Groźny pożar w okolicy miejscowości Mosia (na obszarze jednostki regionalnej Koryntia) wybuchł około godziny 15 we wtorek. Lokalne władze wydały nakaz ewakuacji okolicznych wiosek - przekazał portal eKathimerini.
W walkę z płomieniami zaangażowanych było 180 strażaków, 15 samolotów gaśniczych i 12 śmigłowców - podała straż pożarna.
Do środowego poranka, dzięki nocnej akcji, żywioł został opanowany - przekazano. Strażacy pozostają w stanie gotowości, aby zapobiec ewentualnemu ponownemu rozprzestrzenianiu się ognia.
- To była bardzo ciężka noc. Wydaje się jednak, że najgorsze już za nami - powiedział Anastasios Giolis, zastępca regionalnego gubernatora Koryntii.
Nie ma informacji o ewentualnych ofiarach. Według wstępnych raportów kilka domów w miejscowości Kastania zostało uszkodzonych.
Grecja. Dwie osoby zatrzymane po wybuchu pożaru
Jak przekazano we wtorek wieczorem, w związku z pożarem służby zatrzymały, a później aresztowały dwie osoby. Na każdą z nich nałożono karę grzywny w wysokości prawie 12 tysięcy euro.
Świadkowie twierdzą, że widzieli podejrzanych dokonujących szlifowania i spawania konstrukcji metalowych w pobliżu miejsca powstania pożaru. Władze badają, czy to właśnie te czynności miały doprowadzić do wybuchu żywiołu.
Śmigłowiec zatonął w morzu
We wtorek strażacy walczyli z ogniem w pobliżu stołecznych Aten. Biorący udział w akcji śmigłowiec zatonął w morzu, próbując nabrać z niego wody. Trzyosobowa załoga została uratowana i przetransportowana do szpitala.

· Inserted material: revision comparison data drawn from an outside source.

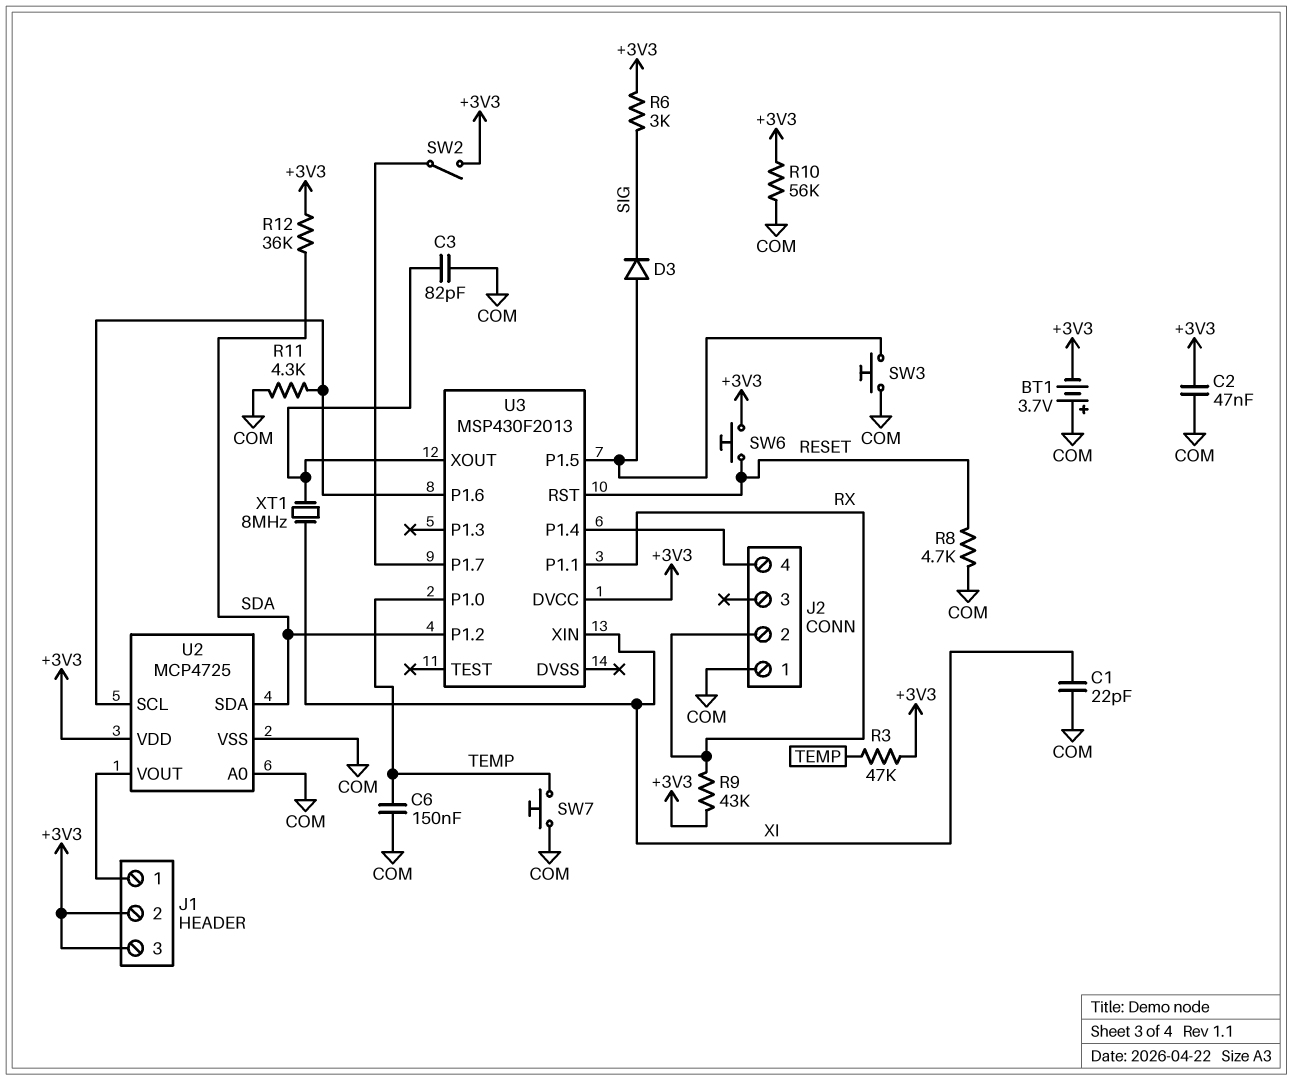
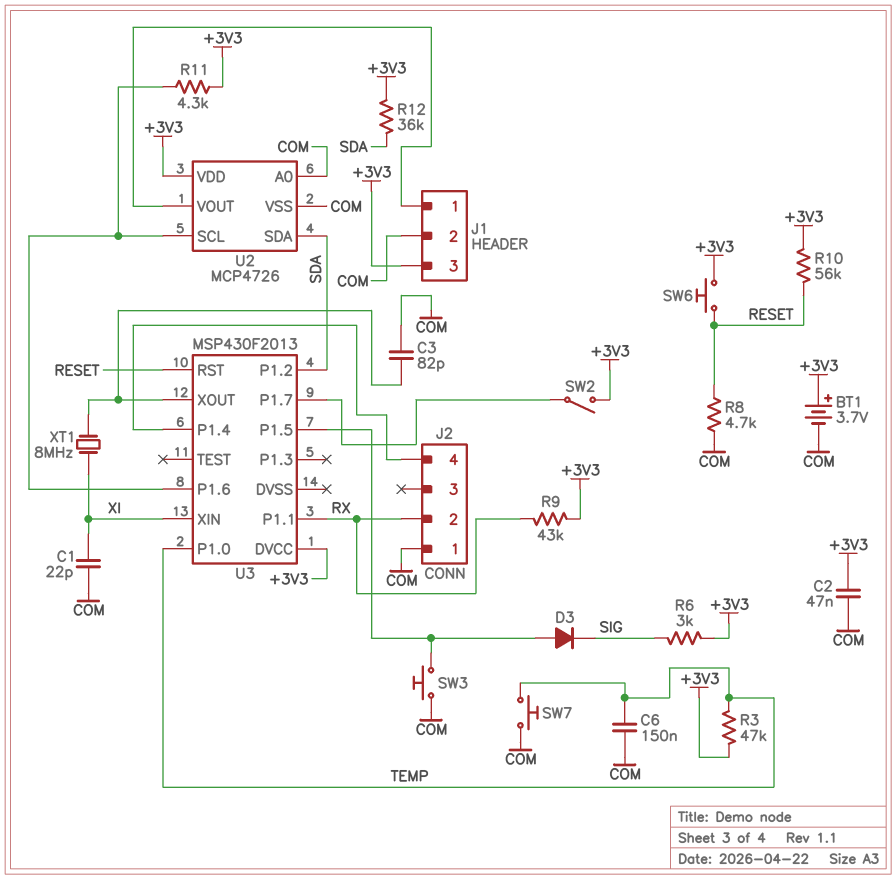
BT1: 3.7V (plus COM, minus +3V3) -> 3.7V (plus +3V3, minus COM)
J1 pin 2: +3V3 -> COM
R10: 56k (+3V3, COM) -> 56k (+3V3, RESET)
R11: 4.3k (COM, U2/SCL) -> 4.3k (+3V3, U2/SCL)
U2: MCP4725 -> MCP4726

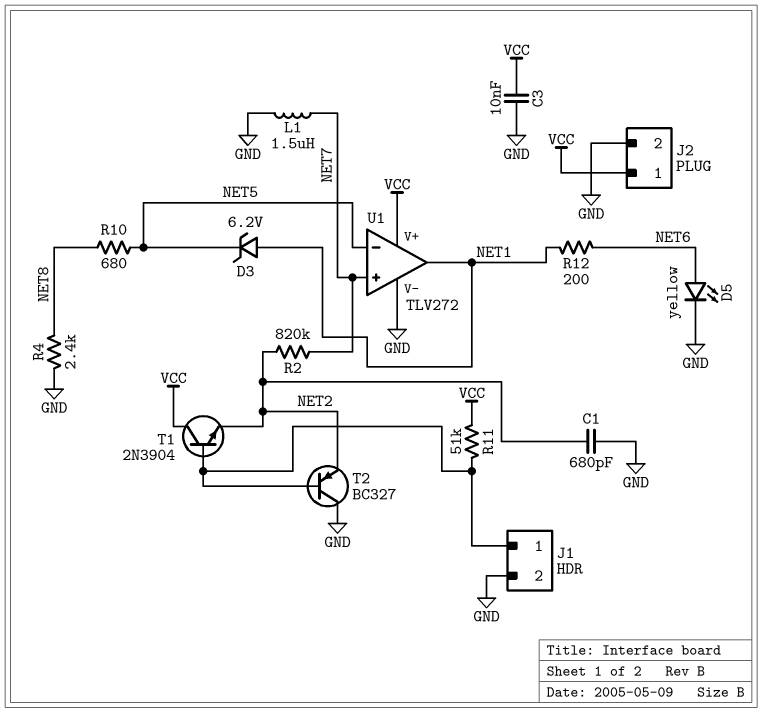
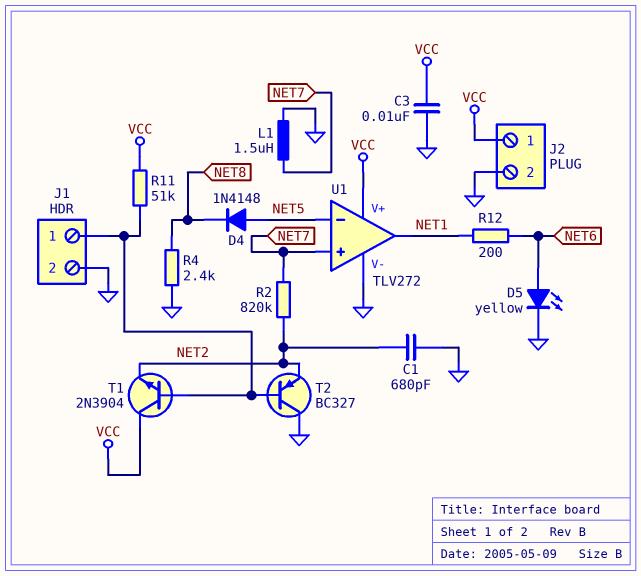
D3: zener 6.2V (A NET1, K NET5) -> none
D4: none -> diode 1N4148 (A NET5, K NET8)
R10: 680 (NET5, NET8) -> none

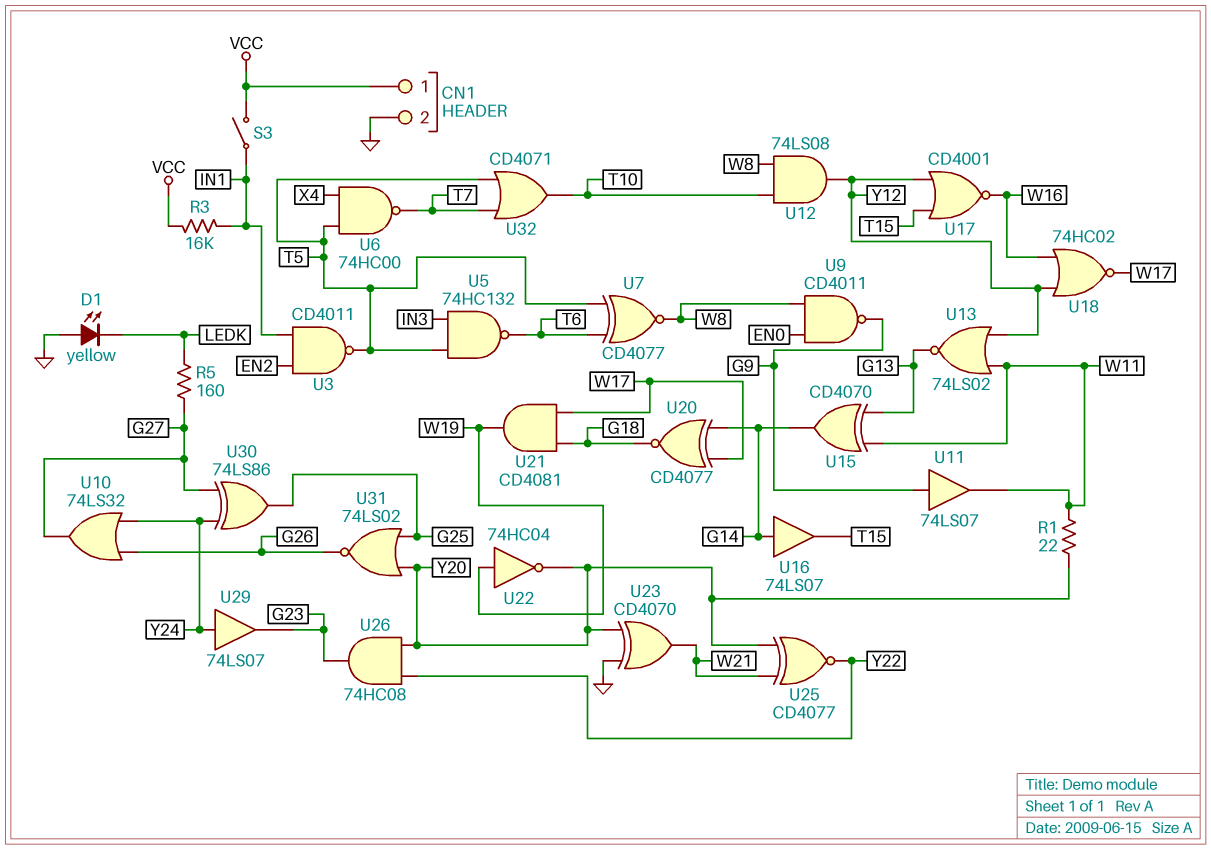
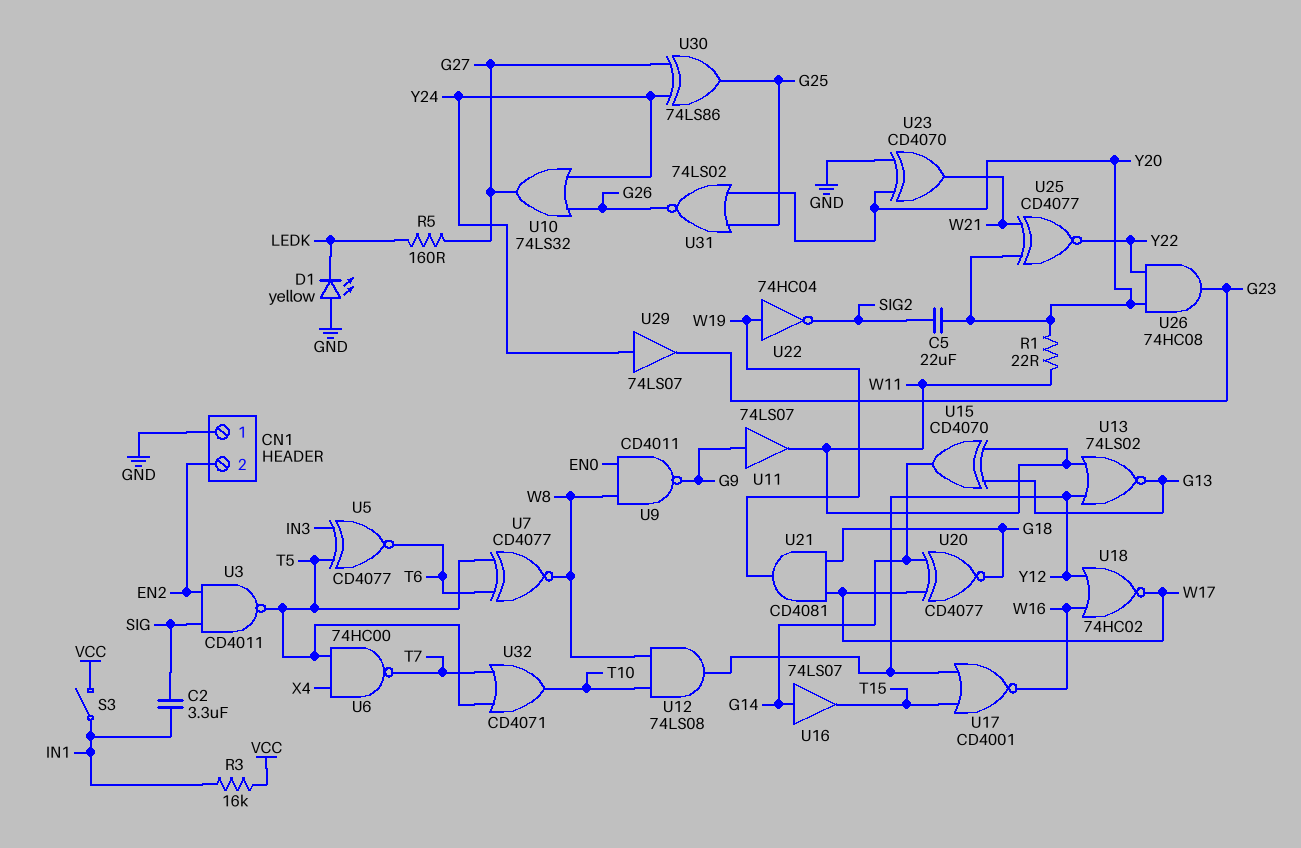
C2: none -> 3.3uF (IN1, SIG)
C5: none -> 22uF (SIG2, Y20)
CN1 pin 1: VCC -> GND
CN1 pin 2: GND -> EN2
U3: NAND CD4011 (in EN2, in IN1, out T5) -> NAND CD4011 (in EN2, in SIG, out T5)
U5: NAND 74HC132 (in IN3, in T5, out T6) -> XNOR CD4077 (in IN3, in T5, out T6)
U22: NOT 74HC04 (in W19, out Y20) -> NOT 74HC04 (in W19, out SIG2)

Lokalne media zaznaczyły, że warunki pogodowe stwarzają strażakom poważne trudności. W wielu częściach kraju w ciągu dnia utrzymywała się temperatura około 40 stopni Celsjusza. W Grecji w suchym i gorącym okresie letnim często dochodzi do pożarów lasów. W 2018 roku pożar we wsi Mati położonej na wschodnim wybrzeżu regionu Attyka zabił ponad 100 osób.